Work task:
Each record here should be printed again exactly; please leave its pictures out.

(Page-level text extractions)
-- -- --
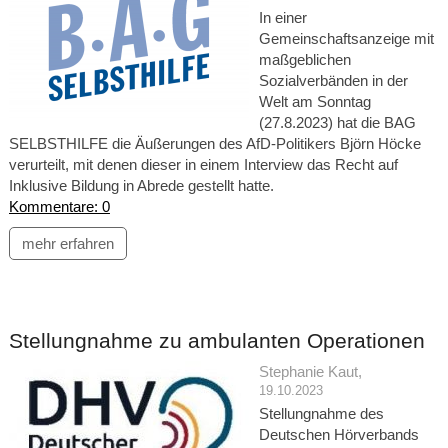
In einer
Gemeinschaftsanzeige mit
maßgeblichen
Sozialverbänden in der
Welt am Sonntag
(27.8.2023) hat die BAG
SELBSTHILFE die Äußerungen des AfD-Politikers Björn Höcke
verurteilt, mit denen dieser in einem Interview das Recht auf
Inklusive Bildung in Abrede gestellt hatte.
Kommentare: 0
mehr erfahren
Stellungnahme zu ambulanten Operationen
Stephanie Kaut
,
19.10.2023
Stellungnahme des
Deutschen Hörverbands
-- -- --
Written response:
In einer
Gemeinschaftsanzeige mit
maßgeblichen
Sozialverbänden in der
Welt am Sonntag
(27.8.2023) hat die BAG
SELBSTHILFE die Äußerungen des AfD-Politikers Björn Höcke
verurteilt, mit denen dieser in einem Interview das Recht auf
Inklusive Bildung in Abrede gestellt hatte.
Kommentare: 0
mehr erfahren
Stellungnahme zu ambulanten Operationen
Stephanie Kaut
,
19.10.2023
Stellungnahme des
Deutschen Hörverbands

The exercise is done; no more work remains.